─── Provided records ───
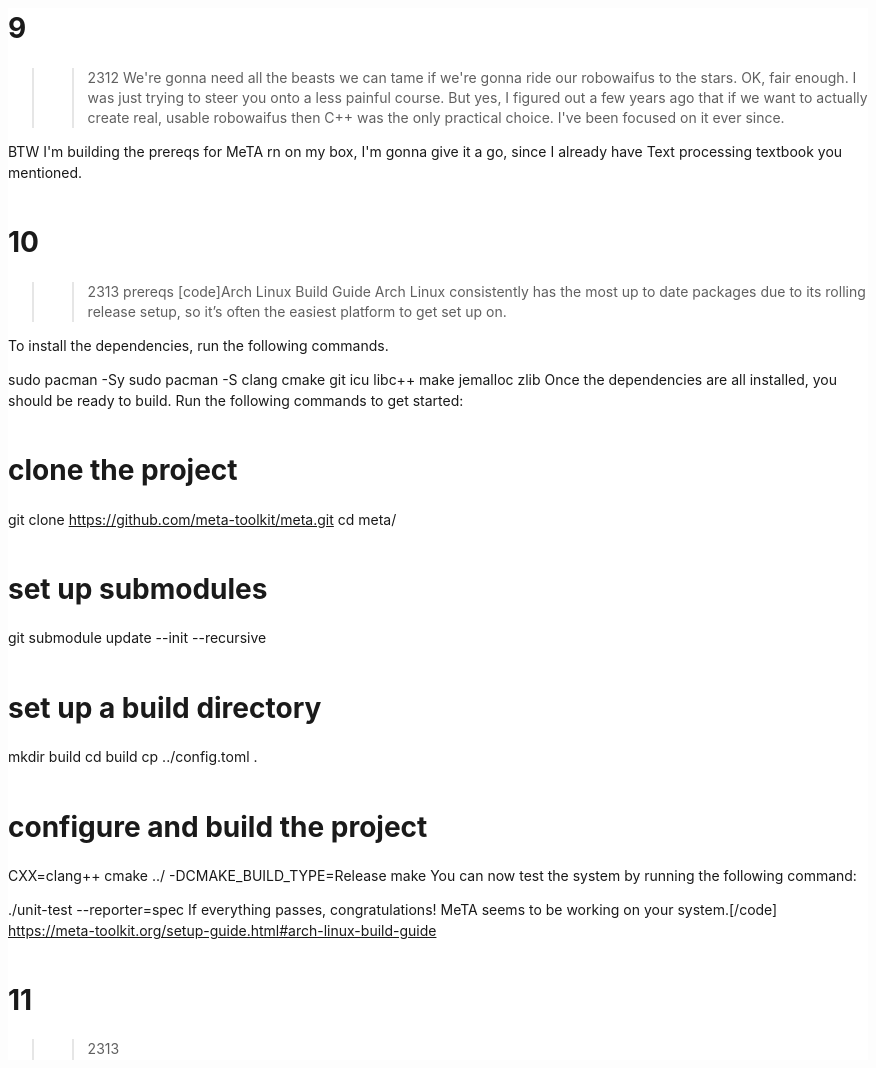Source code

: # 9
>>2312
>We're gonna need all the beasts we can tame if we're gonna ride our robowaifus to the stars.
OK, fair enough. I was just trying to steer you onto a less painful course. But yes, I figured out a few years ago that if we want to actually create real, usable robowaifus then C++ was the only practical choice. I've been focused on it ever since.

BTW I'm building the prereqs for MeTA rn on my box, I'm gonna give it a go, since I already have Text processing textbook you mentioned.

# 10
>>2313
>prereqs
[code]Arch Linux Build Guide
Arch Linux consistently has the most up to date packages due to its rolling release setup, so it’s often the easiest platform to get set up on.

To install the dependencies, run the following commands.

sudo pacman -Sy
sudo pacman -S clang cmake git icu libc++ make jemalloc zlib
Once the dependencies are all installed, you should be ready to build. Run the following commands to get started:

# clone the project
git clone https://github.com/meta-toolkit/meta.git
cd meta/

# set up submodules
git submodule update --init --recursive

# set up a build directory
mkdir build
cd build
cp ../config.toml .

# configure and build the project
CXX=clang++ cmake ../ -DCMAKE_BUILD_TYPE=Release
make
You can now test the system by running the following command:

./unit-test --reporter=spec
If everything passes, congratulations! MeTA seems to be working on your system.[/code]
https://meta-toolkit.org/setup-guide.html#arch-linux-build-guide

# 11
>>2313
───
─── Provided records ───
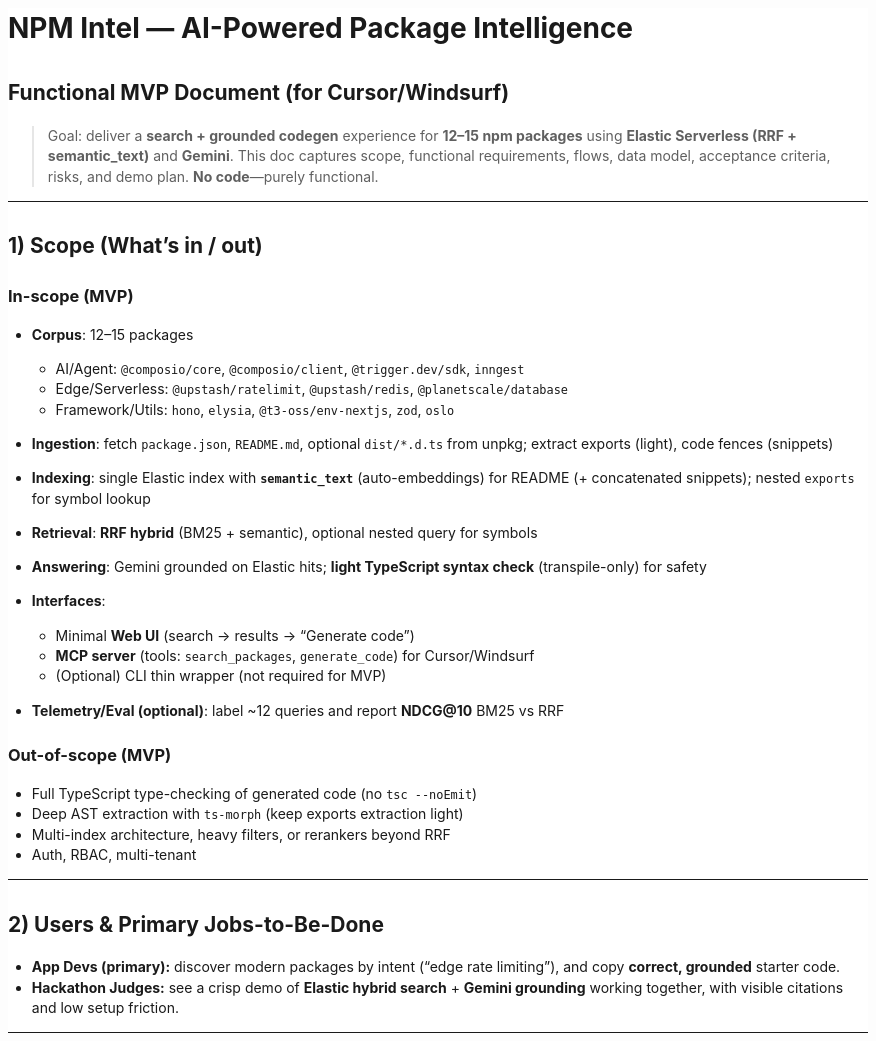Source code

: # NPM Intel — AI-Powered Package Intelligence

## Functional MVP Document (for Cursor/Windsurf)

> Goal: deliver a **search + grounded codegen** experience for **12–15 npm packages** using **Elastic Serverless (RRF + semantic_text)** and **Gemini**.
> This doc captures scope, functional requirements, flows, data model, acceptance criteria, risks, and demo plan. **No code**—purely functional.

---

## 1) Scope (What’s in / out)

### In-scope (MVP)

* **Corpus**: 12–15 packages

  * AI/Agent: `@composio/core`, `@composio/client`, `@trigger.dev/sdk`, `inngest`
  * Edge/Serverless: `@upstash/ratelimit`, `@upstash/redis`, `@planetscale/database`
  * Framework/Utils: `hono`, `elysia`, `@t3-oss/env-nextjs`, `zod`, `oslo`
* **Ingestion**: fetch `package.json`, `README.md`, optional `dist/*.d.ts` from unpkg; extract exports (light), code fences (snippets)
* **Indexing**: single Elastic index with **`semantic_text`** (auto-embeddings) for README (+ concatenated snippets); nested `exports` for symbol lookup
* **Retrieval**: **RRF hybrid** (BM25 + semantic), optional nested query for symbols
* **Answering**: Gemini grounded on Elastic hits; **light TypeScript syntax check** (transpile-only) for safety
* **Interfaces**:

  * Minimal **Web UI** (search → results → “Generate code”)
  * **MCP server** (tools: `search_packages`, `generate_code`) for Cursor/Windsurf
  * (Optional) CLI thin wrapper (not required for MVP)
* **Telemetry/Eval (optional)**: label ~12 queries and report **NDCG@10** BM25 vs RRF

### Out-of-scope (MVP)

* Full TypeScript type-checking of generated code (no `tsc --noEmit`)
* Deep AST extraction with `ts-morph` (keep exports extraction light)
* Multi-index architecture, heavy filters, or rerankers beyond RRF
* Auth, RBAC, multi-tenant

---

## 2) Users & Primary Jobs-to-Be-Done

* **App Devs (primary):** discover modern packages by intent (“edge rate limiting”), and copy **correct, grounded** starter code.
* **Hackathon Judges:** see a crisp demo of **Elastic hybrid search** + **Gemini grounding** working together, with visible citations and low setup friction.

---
───
What is being asked: Copy here each line of the preceding records with "https" in it.

Task result:
git clone https://github.com/meta-toolkit/meta.git
https://meta-toolkit.org/setup-guide.html#arch-linux-build-guide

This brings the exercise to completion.